The rest of her time on Myriad, those few days of desperate work and struggle, she always shoved down below conscious memory. She had been drugged, then worked to exhaustion, then drugged again. They had loaded the choicest of the ores, the rare gemstones which had paid the planet's assessment in the FSP Development Office, the richest of the transuranics. She was barely conscious of her link's concern, the care they tried to take of her, the gentle brush of a hand in the rare rest periods, the way they kept slack in her collar-lead. But the rest was black terror, grief, and rage. On the ship, after that, her link spent its allotted time in Conditioning, and the rest in the tight and smelly confines of the slavehold. For them, no drugs or coldsleep to ease a long voyage: they had to learn what they were, the pirates informed them with cold superiority.

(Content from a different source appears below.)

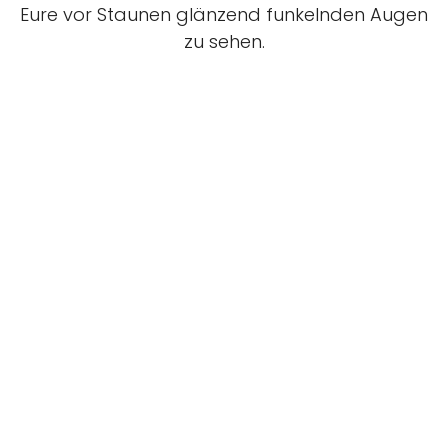
Eure vor Staunen glänzend funkelnden Augen
zu sehen.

They were cargo, saleable anywhere the FSP couldn't control. As with any cargo, they were divided into like kinds: age groups, sexes, trained specialists. As with any slaves, they soon learned ways to pass information among themselves. So Sass found that Caris was still alive, part of link 18. Januk had been left behind, alive but doomed, since no adults or older children remained to help those too young to travel. Most of The City's adults had died trying to defend it against the pirates; some survived, but none of the children knew how many.
Conditioning was almost welcome, to ease the boredom and misery of the slavehold. Sass knew—at least at first—that this was intentional. But as time passed, she and her link both had trouble remembering what free life had been like. Conditioning also meant a bath of sorts, because the pirate trainers couldn't stand the stench of the slavehold. For that alone it was welcome. The link stood, sat, reached, squatted, turned, all as one, on command. They learned assembly-line work, putting together meaningless combinations some other link had taken apart in a previous session. They learned Harish, a variant of Neo-Gaesh that some of the pirates spoke, and they were introduced to Chinese.